Christoph Lameter wrote:
> Brice Goglin wrote:
>> Page migration is currently very slow because its overhead is quadratic
>> with the number of pages. This is caused by each single page migration
>> doing a linear lookup in the page array in new_page_node().
> 
> Page migration in general is not affected by this issue. This is specific to
> the sys_move_pages() system call. The API was so far only used to migrate a
> limited number of pages. For more one would use either the cpuset or the
> sys_migrate_pages() APIs since these do not require an array that describes
> how every single page needs to be moved.
> 
>> Since pages are stored in the array order in the pagelist and do_move_pages
>> process this list in order, new_page_node() can increase the "pm" pointer
>> to the page array so that the next iteration will find the next page in
>> 0 or few lookup steps.
> 
> I agree.
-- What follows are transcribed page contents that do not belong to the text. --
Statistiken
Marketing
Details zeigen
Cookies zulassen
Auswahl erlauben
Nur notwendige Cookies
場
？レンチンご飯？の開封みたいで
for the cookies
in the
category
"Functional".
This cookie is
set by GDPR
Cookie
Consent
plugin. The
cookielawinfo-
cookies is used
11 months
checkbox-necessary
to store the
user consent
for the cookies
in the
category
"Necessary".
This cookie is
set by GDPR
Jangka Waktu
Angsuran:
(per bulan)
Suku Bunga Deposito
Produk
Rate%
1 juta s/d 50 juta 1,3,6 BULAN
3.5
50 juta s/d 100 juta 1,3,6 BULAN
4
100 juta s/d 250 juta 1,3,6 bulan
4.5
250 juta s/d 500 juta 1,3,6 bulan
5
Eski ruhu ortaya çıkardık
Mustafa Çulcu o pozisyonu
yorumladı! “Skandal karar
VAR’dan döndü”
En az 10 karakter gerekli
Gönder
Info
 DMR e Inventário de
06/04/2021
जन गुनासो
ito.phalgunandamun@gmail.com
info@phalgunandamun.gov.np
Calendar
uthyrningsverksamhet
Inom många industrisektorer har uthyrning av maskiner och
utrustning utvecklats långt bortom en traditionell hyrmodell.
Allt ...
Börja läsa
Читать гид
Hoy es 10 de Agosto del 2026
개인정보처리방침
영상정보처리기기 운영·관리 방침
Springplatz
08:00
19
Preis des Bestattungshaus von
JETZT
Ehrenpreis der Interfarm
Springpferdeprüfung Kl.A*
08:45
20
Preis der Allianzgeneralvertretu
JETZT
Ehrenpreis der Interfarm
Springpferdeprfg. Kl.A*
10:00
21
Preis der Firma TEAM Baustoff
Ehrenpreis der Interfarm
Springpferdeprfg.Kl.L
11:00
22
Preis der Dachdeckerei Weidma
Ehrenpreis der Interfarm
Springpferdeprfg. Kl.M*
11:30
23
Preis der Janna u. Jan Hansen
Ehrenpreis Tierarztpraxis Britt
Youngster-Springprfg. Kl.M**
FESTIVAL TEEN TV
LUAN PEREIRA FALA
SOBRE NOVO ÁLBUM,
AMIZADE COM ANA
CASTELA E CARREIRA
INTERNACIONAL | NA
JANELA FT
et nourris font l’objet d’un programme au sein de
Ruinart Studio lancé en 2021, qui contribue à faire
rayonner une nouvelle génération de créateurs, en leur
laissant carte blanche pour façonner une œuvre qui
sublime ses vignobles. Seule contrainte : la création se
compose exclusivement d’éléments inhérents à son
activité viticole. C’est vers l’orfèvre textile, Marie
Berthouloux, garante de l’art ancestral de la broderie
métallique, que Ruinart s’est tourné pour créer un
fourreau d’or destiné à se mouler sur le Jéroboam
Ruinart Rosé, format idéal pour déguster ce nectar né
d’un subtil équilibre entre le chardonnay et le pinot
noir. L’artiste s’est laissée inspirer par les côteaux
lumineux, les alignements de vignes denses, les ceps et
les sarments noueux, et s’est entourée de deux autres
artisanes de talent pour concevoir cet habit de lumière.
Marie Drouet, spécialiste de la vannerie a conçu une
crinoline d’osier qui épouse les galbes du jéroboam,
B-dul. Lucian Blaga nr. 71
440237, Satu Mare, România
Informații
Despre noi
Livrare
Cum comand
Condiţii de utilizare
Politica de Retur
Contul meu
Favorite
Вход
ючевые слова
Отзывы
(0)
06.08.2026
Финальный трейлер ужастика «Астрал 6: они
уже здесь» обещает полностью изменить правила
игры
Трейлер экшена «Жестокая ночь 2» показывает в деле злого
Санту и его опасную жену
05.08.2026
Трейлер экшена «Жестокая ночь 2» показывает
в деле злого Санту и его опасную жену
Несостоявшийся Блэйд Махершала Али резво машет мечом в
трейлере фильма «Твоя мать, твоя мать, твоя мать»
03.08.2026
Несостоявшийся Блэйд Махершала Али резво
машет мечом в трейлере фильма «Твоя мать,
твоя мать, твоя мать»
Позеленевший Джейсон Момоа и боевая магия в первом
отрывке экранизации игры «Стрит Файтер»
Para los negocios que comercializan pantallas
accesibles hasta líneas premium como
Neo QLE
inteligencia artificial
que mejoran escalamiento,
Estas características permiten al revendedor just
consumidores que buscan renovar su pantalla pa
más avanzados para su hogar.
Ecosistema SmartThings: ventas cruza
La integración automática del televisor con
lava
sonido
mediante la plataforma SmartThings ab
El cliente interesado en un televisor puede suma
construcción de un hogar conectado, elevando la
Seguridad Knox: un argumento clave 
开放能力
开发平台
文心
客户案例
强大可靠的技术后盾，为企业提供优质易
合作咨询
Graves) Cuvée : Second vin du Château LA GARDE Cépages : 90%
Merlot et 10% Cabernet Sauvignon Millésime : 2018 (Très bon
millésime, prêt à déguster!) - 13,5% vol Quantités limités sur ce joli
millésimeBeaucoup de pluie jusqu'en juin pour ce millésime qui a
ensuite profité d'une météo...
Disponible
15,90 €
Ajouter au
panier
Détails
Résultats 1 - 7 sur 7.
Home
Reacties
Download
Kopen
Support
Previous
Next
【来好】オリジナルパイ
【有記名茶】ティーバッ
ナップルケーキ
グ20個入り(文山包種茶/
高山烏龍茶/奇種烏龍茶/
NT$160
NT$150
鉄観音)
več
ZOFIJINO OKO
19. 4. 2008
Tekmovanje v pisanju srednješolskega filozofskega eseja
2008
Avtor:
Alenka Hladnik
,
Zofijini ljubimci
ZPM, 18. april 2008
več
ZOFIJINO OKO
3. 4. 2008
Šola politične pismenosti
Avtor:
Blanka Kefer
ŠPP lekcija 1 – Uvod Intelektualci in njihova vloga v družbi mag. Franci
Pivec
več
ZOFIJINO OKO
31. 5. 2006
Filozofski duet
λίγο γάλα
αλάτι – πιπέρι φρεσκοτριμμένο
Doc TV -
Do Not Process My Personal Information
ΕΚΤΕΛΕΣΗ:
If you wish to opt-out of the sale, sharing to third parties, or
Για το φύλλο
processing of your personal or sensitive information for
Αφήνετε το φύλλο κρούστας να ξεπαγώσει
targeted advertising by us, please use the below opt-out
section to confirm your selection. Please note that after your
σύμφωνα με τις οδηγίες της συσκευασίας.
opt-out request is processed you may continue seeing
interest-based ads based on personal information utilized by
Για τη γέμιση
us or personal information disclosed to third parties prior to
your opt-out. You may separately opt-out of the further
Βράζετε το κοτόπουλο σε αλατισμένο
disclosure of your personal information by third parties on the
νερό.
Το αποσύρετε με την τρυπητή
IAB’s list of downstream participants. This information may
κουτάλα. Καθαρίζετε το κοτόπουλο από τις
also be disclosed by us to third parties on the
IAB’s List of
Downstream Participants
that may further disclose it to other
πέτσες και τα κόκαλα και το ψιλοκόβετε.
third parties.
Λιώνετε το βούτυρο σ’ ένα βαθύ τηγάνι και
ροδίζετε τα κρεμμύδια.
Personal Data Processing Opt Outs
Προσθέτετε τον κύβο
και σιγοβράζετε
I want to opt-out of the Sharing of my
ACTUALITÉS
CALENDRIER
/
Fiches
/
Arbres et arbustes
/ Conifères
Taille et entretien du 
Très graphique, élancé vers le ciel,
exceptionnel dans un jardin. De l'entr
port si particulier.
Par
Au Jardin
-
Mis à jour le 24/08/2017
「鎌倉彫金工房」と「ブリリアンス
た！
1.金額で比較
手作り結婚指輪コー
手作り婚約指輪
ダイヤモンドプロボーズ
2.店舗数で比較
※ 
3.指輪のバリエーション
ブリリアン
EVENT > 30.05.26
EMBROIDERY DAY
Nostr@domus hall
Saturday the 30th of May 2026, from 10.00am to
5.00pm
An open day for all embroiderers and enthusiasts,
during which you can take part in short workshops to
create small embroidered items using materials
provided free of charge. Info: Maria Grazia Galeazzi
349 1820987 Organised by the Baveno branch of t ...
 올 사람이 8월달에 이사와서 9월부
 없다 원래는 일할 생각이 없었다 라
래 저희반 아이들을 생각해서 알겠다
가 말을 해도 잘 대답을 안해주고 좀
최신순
It would be good increase the speed of sys_move_pages().
> 
> However, note that your patch assumes that new_page_node() is called in
> sequence for each of the pages in the page descriptor array.

No, it assumes that pages are stored in pagelist in order. But some of
them can be missing compared to the page array.

> new_page_node() is skipped in the loop if
> 
> 1. The page is not present
> 2. The page is reserved
> 3. The page is already on the intended node
> 4. The page is shared between processes.
> 
> If any of those cases happen then your patch will result in the association of
> page descriptors with the wrong pages for the remaining pages in the array.

I don't think so. If this happens, the while loop will skip those pages.
(while in the regular case, the while loop does 0 iterations).
The while loop is still here to make sure we are processing the right pm
entry. What the patch changes is only that we don't uselessly look at
the already-processed beginning of pm.